▶ _BRIEF A_: According to the survey article on app-based drivers, what percentage of drivers reported having back problems?

▶ _READING PASSAGE_:
The decision to invest in one’s own health has become a “very precarious” one for the app-based drivers, most of whom are finding it difficult to contribute a month’s earning to their total annual health expenditure, a survey investigating the balance between work and life for those in the digital platform economy, has noted.
This is despite a substantiate percentage of those surveyed – drivers associated with the app-based companies – self assessing their health to be in “extremely poor” conditions.
60.7 per cent of the app-based drivers claimed to have back problems, the survey that had collected over 2,000 responses from six major cities – Bengaluru, Chennai, Delhi NCR, Hyderabad, Jaipur and Lucknow – found. Other frequent ailments, faced significantly by drivers in the age group of 20-40, include constipation, liver issues, waist pain and neck pain.
The survey, conducted last year between July and November, attributed the prevailing health issues to the long arduous working hours that these app-based transport workers have to be on roads for. Nearly half of the surveyed drivers, it found, are driving customers in their vehicle for close to 20 hours a day. As a result, 89.8% of the drivers claimed that they get less than six hours of sleep.
“Occupational health is a very important indicator that has been used globally in determining under which circumstances are drivers working and its effect on their lives,” the study titled Protecting Workers in the Digital Platform Economy, jointly prepared by Indian Federation of App-based Transport Workers (IFAT) and International Transport Workers Federation (ITF), had said.
IFAT, founded last year in Mumbai, represents more than 20,000 app-based transport and delivery workers in as many as 10 cities across India. ITF is supposedly the largest transport union outside Europe, representing over 2 million workers in the Asia-Pacific region covering 30 countries.
But, despite the “insecure and hazardous” work conditions, as the two bodies noted in the survey, persisting in what is popularly known as being part of the ‘gig’ or ‘platform’ economy, drivers partnering with the app-based companies were found to take “serious thought” before spending on health – a phenomenon necessitated by their dwindling earnings over the years, according to the survey.
The survey found that 75.3% of the surveyed drivers in Bengaluru, Chennai, and Hyderabad earn less than Rs. 20,000 a month after paying for the EMI, fuel expense, penalties, etc. According to the federations, this is not something to rejoice, as often “hidden costs” including car maintenance, insurance and road tax among others limit the expenditure choice for the drivers.
Moreover, the study noted an “astronomical drop” in the earnings of the driver over the last four years – fuelled by incentive cuts on one hand and rise in fuel prices on the other.
Glaringly, 95.3% of the respondents claimed to have no form of insurance – be it accidental, health or any other. This is despite the social security initiatives being announced and strongly advertised by the digital taxi aggregator companies – majorly, two unicorns Uber and Ola – in the country.

▶ _PROVIDED INFORMATION_:
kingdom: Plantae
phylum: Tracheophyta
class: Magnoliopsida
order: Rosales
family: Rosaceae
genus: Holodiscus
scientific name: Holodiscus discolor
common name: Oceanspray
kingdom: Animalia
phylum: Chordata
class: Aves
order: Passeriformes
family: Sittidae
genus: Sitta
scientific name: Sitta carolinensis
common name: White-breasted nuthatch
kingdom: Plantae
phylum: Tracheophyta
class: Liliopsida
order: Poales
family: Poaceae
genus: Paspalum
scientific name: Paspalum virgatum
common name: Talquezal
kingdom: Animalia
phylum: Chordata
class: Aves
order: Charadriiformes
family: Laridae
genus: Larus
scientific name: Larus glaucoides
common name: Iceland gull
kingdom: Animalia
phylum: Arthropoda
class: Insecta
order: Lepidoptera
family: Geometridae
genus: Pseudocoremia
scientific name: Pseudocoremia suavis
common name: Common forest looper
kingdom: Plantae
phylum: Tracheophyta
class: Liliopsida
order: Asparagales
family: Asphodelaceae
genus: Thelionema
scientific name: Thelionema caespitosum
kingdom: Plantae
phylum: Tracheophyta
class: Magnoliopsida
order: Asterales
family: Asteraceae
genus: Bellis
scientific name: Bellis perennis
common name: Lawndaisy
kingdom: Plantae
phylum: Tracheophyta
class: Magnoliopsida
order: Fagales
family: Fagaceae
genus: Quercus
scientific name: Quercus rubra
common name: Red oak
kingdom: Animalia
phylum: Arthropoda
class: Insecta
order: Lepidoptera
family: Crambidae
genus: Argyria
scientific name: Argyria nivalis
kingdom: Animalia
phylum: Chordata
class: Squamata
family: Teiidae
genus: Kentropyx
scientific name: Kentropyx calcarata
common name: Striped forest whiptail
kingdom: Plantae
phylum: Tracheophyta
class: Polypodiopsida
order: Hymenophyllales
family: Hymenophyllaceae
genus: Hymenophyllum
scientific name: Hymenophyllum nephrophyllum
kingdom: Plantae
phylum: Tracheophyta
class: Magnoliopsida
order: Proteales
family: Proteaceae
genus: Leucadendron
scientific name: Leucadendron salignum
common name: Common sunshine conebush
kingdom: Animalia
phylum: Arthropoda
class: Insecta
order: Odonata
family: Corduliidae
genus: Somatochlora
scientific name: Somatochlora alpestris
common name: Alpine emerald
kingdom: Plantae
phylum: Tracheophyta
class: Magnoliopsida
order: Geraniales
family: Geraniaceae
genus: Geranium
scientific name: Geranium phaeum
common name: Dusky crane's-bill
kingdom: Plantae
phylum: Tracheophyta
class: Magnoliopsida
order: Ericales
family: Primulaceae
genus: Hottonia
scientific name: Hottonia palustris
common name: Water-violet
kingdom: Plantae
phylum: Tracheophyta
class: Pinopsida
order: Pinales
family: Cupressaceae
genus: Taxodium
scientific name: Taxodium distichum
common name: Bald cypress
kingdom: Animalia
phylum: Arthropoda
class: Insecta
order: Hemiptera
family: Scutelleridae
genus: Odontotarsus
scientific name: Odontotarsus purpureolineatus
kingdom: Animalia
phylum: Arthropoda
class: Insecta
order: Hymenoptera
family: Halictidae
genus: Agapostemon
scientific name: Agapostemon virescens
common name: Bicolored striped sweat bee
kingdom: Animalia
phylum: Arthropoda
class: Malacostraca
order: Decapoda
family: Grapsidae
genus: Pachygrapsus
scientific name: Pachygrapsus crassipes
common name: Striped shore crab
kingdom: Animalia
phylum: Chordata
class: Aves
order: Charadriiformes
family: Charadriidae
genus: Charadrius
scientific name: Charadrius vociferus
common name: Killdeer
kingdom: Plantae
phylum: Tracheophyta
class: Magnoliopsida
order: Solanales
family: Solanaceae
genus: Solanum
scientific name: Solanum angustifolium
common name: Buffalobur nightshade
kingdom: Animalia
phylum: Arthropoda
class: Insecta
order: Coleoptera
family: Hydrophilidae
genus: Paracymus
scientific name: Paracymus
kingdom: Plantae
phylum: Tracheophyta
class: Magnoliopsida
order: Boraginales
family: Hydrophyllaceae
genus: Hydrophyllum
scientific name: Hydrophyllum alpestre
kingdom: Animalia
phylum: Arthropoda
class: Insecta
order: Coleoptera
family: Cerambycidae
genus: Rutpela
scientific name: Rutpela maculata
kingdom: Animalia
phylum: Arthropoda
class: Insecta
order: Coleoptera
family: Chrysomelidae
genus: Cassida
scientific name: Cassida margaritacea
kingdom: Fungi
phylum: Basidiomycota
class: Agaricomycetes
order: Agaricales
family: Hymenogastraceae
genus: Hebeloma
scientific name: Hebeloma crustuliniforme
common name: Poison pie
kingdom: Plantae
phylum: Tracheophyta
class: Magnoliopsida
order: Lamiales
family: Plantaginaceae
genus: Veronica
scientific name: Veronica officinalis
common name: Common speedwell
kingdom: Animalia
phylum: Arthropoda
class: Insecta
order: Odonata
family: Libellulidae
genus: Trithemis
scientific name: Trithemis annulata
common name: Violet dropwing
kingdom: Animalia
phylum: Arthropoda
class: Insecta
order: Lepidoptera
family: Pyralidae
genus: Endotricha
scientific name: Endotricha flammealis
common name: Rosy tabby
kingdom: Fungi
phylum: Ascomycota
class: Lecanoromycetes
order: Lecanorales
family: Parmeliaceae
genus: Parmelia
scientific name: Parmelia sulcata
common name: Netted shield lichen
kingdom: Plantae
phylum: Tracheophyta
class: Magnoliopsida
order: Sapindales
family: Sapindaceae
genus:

▶ _BRIEF B_: Render the rows between the lines holding "family: Asphodelaceae" and "genus: Geranium", inclusive, as a two-column CSV headed rank and name. Give one line per row, with each value in its own quoted field and any line breaks turned into spaces.

▶ _REPLY A_: 60.7 per cent

▶ _REPLY B_:
rank,name
"family:","Asphodelaceae"
"genus:","Thelionema"
"scientific name:","Thelionema caespitosum"
"kingdom:","Plantae"
"phylum:","Tracheophyta"
"class:","Magnoliopsida"
"order:","Asterales"
"family:","Asteraceae"
"genus:","Bellis"
"scientific name:","Bellis perennis"
"common name:","Lawndaisy"
"kingdom:","Plantae"
"phylum:","Tracheophyta"
"class:","Magnoliopsida"
"order:","Fagales"
"family:","Fagaceae"
"genus:","Quercus"
"scientific name:","Quercus rubra"
"common name:","Red oak"
"kingdom:","Animalia"
"phylum:","Arthropoda"
"class:","Insecta"
"order:","Lepidoptera"
"family:","Crambidae"
"genus:","Argyria"
"scientific name:","Argyria nivalis"
"kingdom:","Animalia"
"phylum:","Chordata"
"class:","Squamata"
"family:","Teiidae"
"genus:","Kentropyx"
"scientific name:","Kentropyx calcarata"
"common name:","Striped forest whiptail"
"kingdom:","Plantae"
"phylum:","Tracheophyta"
"class:","Polypodiopsida"
"order:","Hymenophyllales"
"family:","Hymenophyllaceae"
"genus:","Hymenophyllum"
"scientific name:","Hymenophyllum nephrophyllum"
"kingdom:","Plantae"
"phylum:","Tracheophyta"
"class:","Magnoliopsida"
"order:","Proteales"
"family:","Proteaceae"
"genus:","Leucadendron"
"scientific name:","Leucadendron salignum"
"common name:","Common sunshine conebush"
"kingdom:","Animalia"
"phylum:","Arthropoda"
"class:","Insecta"
"order:","Odonata"
"family:","Corduliidae"
"genus:","Somatochlora"
"scientific name:","Somatochlora alpestris"
"common name:","Alpine emerald"
"kingdom:","Plantae"
"phylum:","Tracheophyta"
"class:","Magnoliopsida"
"order:","Geraniales"
"family:","Geraniaceae"
"genus:","Geranium"